:: To do ::
Copy out the data below. Keep every word as it is.

:: Information shown ::
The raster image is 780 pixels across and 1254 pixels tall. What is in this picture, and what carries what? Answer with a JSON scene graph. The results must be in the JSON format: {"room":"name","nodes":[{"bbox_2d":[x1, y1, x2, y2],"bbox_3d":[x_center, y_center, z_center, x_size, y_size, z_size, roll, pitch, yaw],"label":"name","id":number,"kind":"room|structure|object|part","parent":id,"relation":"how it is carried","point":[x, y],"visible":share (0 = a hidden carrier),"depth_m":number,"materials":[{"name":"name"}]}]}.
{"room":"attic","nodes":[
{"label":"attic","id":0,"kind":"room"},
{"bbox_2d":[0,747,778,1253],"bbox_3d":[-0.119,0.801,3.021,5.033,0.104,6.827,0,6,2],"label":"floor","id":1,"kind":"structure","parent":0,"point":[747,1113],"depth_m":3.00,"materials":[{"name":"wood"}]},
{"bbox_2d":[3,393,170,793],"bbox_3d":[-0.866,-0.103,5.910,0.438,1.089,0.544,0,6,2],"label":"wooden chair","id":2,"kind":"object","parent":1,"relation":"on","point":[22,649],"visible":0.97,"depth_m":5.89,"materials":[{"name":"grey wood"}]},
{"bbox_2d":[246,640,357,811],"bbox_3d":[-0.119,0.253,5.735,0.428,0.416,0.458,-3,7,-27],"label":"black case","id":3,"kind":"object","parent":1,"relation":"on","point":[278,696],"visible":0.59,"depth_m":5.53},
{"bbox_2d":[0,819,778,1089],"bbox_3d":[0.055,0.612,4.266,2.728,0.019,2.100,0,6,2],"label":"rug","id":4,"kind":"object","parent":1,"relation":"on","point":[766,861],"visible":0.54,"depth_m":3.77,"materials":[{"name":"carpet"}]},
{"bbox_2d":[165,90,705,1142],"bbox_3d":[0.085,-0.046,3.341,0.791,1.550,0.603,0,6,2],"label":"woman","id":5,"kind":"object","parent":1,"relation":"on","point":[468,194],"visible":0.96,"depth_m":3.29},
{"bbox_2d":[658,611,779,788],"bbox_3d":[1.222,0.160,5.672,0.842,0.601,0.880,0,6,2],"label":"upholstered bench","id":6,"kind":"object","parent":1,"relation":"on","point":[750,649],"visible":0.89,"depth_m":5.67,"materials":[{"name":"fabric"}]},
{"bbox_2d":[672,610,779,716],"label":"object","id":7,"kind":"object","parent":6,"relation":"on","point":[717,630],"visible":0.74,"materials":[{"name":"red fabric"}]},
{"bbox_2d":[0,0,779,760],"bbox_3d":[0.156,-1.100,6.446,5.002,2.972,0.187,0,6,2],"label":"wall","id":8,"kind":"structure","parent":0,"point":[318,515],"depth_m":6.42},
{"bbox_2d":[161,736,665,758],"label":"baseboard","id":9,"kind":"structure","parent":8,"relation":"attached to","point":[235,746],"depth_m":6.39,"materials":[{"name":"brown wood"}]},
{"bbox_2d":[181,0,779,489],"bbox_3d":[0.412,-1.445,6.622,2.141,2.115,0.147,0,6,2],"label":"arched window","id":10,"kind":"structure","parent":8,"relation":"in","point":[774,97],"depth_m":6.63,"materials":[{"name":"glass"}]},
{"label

:: Exercise answer ::
The raster image is 780 pixels across and 1254 pixels tall. What is in this picture, and what carries what? Answer with a JSON scene graph. The results must be in the JSON format: {"room":"name","nodes":[{"bbox_2d":[x1, y1, x2, y2],"bbox_3d":[x_center, y_center, z_center, x_size, y_size, z_size, roll, pitch, yaw],"label":"name","id":number,"kind":"room|structure|object|part","parent":id,"relation":"how it is carried","point":[x, y],"visible":share (0 = a hidden carrier),"depth_m":number,"materials":[{"name":"name"}]}]}.
{"room":"attic","nodes":[
{"label":"attic","id":0,"kind":"room"},
{"bbox_2d":[0,747,778,1253],"bbox_3d":[-0.119,0.801,3.021,5.033,0.104,6.827,0,6,2],"label":"floor","id":1,"kind":"structure","parent":0,"point":[747,1113],"depth_m":3.00,"materials":[{"name":"wood"}]},
{"bbox_2d":[3,393,170,793],"bbox_3d":[-0.866,-0.103,5.910,0.438,1.089,0.544,0,6,2],"label":"wooden chair","id":2,"kind":"object","parent":1,"relation":"on","point":[22,649],"visible":0.97,"depth_m":5.89,"materials":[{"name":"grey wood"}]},
{"bbox_2d":[246,640,357,811],"bbox_3d":[-0.119,0.253,5.735,0.428,0.416,0.458,-3,7,-27],"label":"black case","id":3,"kind":"object","parent":1,"relation":"on","point":[278,696],"visible":0.59,"depth_m":5.53},
{"bbox_2d":[0,819,778,1089],"bbox_3d":[0.055,0.612,4.266,2.728,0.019,2.100,0,6,2],"label":"rug","id":4,"kind":"object","parent":1,"relation":"on","point":[766,861],"visible":0.54,"depth_m":3.77,"materials":[{"name":"carpet"}]},
{"bbox_2d":[165,90,705,1142],"bbox_3d":[0.085,-0.046,3.341,0.791,1.550,0.603,0,6,2],"label":"woman","id":5,"kind":"object","parent":1,"relation":"on","point":[468,194],"visible":0.96,"depth_m":3.29},
{"bbox_2d":[658,611,779,788],"bbox_3d":[1.222,0.160,5.672,0.842,0.601,0.880,0,6,2],"label":"upholstered bench","id":6,"kind":"object","parent":1,"relation":"on","point":[750,649],"visible":0.89,"depth_m":5.67,"materials":[{"name":"fabric"}]},
{"bbox_2d":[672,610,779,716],"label":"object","id":7,"kind":"object","parent":6,"relation":"on","point":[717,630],"visible":0.74,"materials":[{"name":"red fabric"}]},
{"bbox_2d":[0,0,779,760],"bbox_3d":[0.156,-1.100,6.446,5.002,2.972,0.187,0,6,2],"label":"wall","id":8,"kind":"structure","parent":0,"point":[318,515],"depth_m":6.42},
{"bbox_2d":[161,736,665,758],"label":"baseboard","id":9,"kind":"structure","parent":8,"relation":"attached to","point":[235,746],"depth_m":6.39,"materials":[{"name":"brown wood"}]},
{"bbox_2d":[181,0,779,489],"bbox_3d":[0.412,-1.445,6.622,2.141,2.115,0.147,0,6,2],"label":"arched window","id":10,"kind":"structure","parent":8,"relation":"in","point":[774,97],"depth_m":6.63,"materials":[{"name":"glass"}]},
{"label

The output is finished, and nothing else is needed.